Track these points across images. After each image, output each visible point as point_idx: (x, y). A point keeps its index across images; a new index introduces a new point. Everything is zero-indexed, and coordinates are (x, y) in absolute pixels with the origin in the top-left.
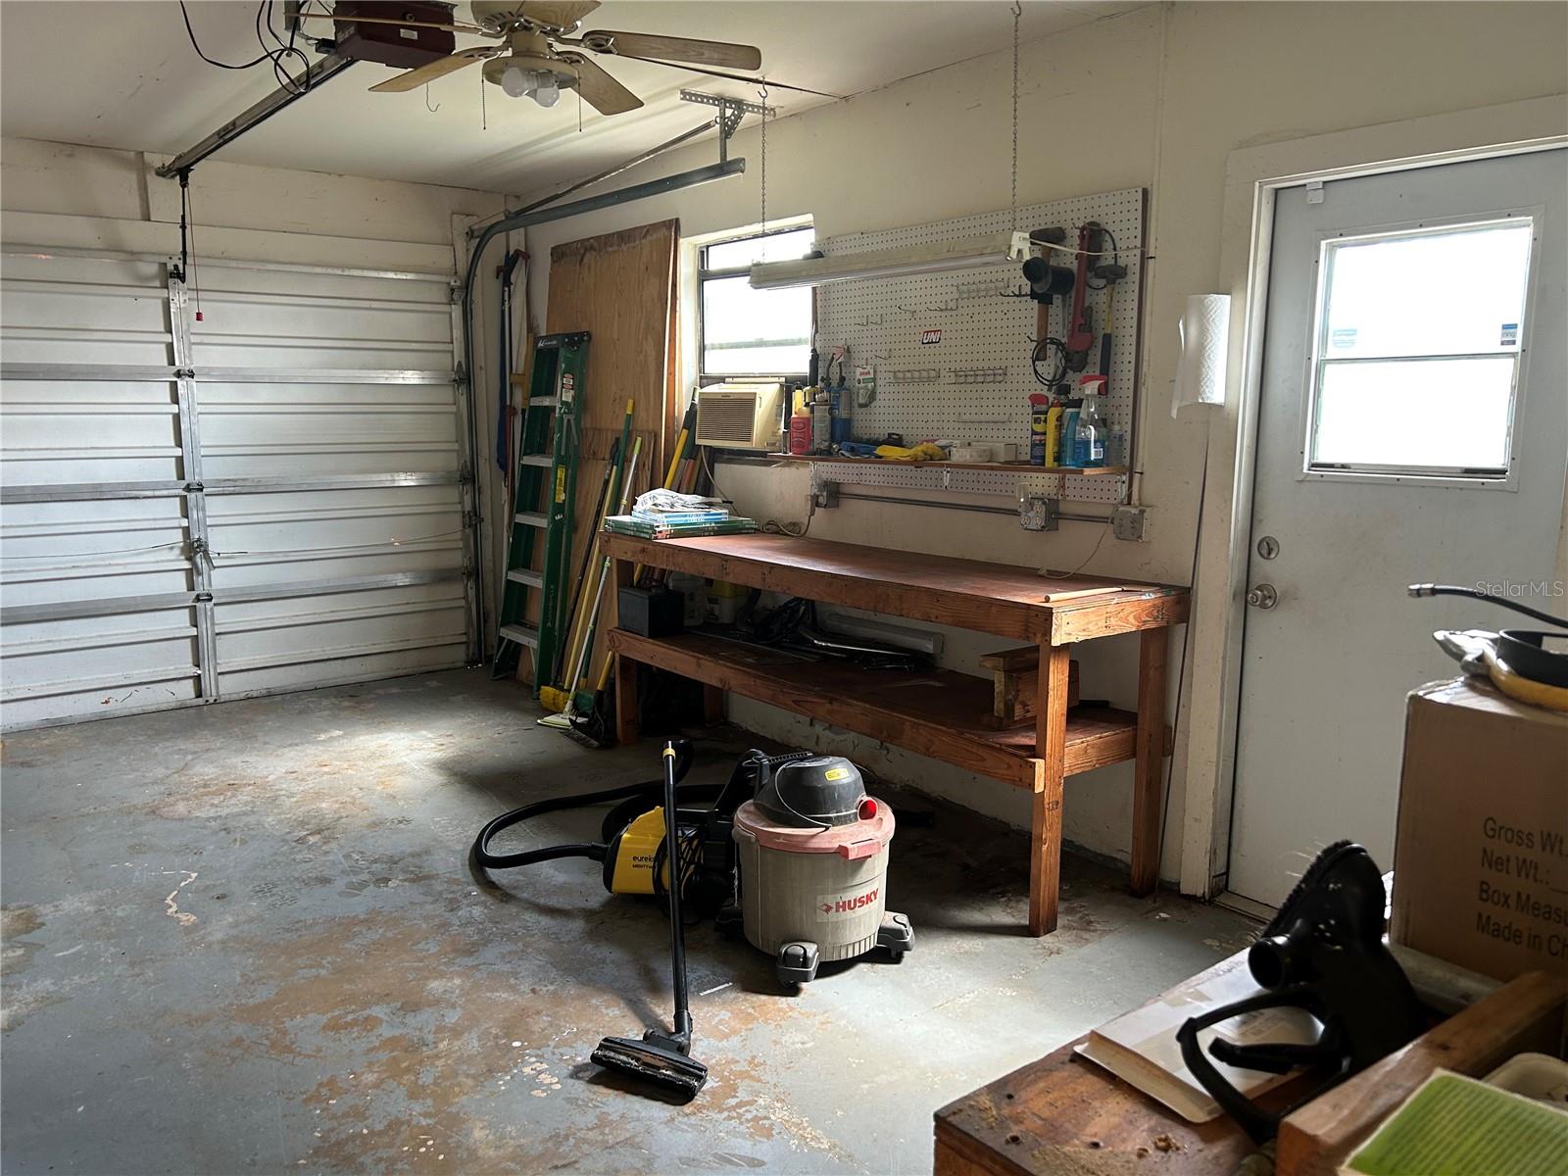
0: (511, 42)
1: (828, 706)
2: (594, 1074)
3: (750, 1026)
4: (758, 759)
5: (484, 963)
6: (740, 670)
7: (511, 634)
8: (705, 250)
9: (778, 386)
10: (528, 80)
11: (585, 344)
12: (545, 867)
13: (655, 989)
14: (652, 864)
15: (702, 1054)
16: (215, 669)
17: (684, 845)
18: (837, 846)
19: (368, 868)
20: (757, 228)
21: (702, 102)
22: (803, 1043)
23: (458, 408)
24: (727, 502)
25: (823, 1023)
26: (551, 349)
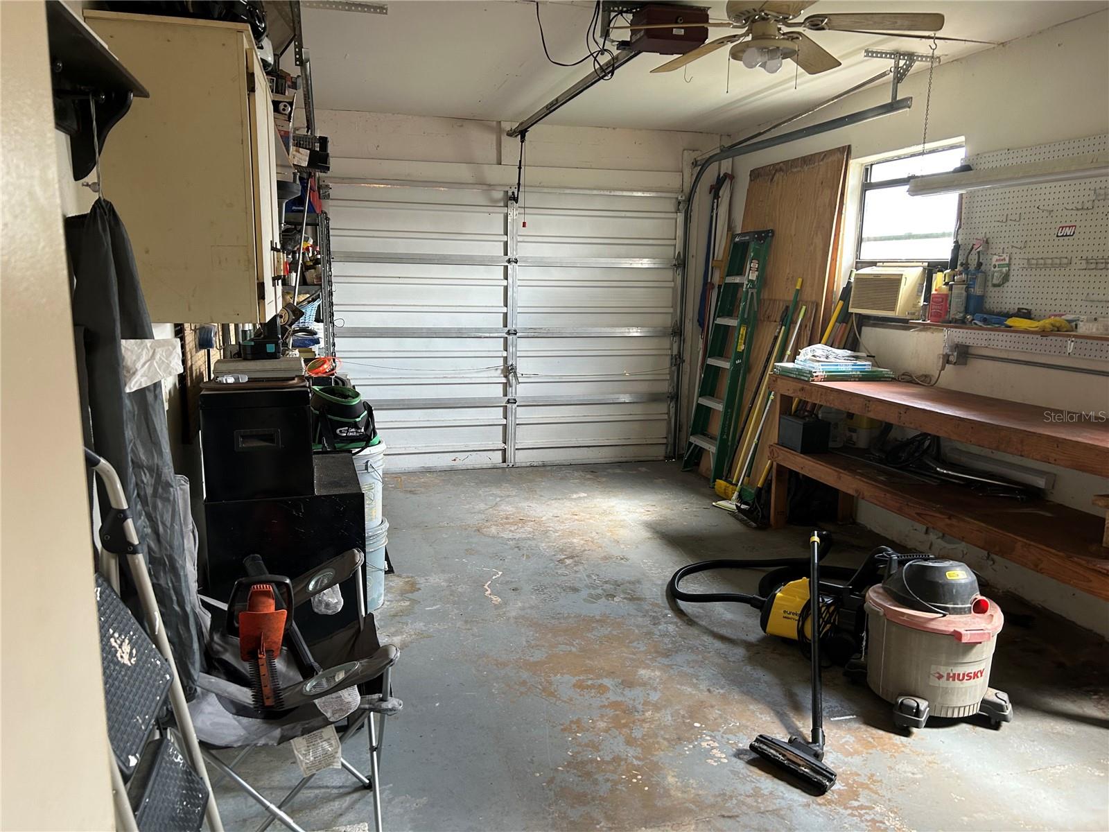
0: (751, 30)
1: (948, 521)
2: (751, 758)
3: (870, 751)
4: (887, 554)
5: (676, 665)
6: (873, 485)
7: (697, 441)
8: (869, 167)
9: (922, 268)
10: (761, 55)
11: (770, 238)
12: (718, 607)
13: (797, 707)
14: (797, 618)
15: (832, 763)
16: (514, 446)
17: (823, 609)
18: (952, 630)
19: (601, 586)
20: (919, 148)
21: (881, 57)
22: (913, 774)
23: (675, 284)
24: (870, 357)
25: (930, 763)
26: (745, 242)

**Problem requirements**
Copy all of the lines above without changing a single character, and leave the pictures out of your copy.

**Answer for this exercise**
Track these points across images. After each image, output each visible point as point_idx: (x, y). A point keeps its index across images; a new index introduces a new point. Everything is zero-indexed, and coordinates are (x, y) in absolute pixels with the origin in the top-left.
0: (511, 42)
1: (828, 706)
2: (594, 1074)
3: (750, 1026)
4: (758, 759)
5: (484, 963)
6: (740, 670)
7: (511, 634)
8: (705, 250)
9: (778, 386)
10: (528, 80)
11: (585, 344)
12: (545, 867)
13: (655, 989)
14: (652, 864)
15: (702, 1054)
16: (215, 669)
17: (684, 845)
18: (837, 846)
19: (368, 868)
20: (757, 228)
21: (702, 102)
22: (803, 1043)
23: (458, 408)
24: (727, 502)
25: (823, 1023)
26: (551, 349)
0: (751, 30)
1: (948, 521)
2: (751, 758)
3: (870, 751)
4: (887, 554)
5: (676, 665)
6: (873, 485)
7: (697, 441)
8: (869, 167)
9: (922, 268)
10: (761, 55)
11: (770, 238)
12: (718, 607)
13: (797, 707)
14: (797, 618)
15: (832, 763)
16: (514, 446)
17: (823, 609)
18: (952, 630)
19: (601, 586)
20: (919, 148)
21: (881, 57)
22: (913, 774)
23: (675, 284)
24: (870, 357)
25: (930, 763)
26: (745, 242)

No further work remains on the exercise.